SUPPLIED DATA:
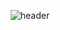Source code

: <div align="center">
  
  ![header](https://capsule-render.vercel.app/api?type=waving&color=gradient&height=250&section=header&text=tngus2sh&fontSize=90&fontAlignY=35)
  
</div>
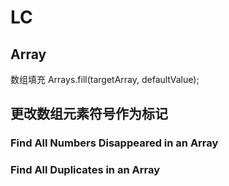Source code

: # LC
## Array
数组填充
Arrays.fill(targetArray, defaultValue);
## 更改数组元素符号作为标记
### Find All Numbers Disappeared in an Array
### Find All Duplicates in an Array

WHAT YOU WILL DO: All entries should be restated word for word; no images belong in the copy.

TASK OUTPUT:
Source code

: <div align="center">
  
  ![header](https://capsule-render.vercel.app/api?type=waving&color=gradient&height=250&section=header&text=tngus2sh&fontSize=90&fontAlignY=35)
  
</div>
Source code

: # LC
## Array
数组填充
Arrays.fill(targetArray, defaultValue);
## 更改数组元素符号作为标记
### Find All Numbers Disappeared in an Array
### Find All Duplicates in an Array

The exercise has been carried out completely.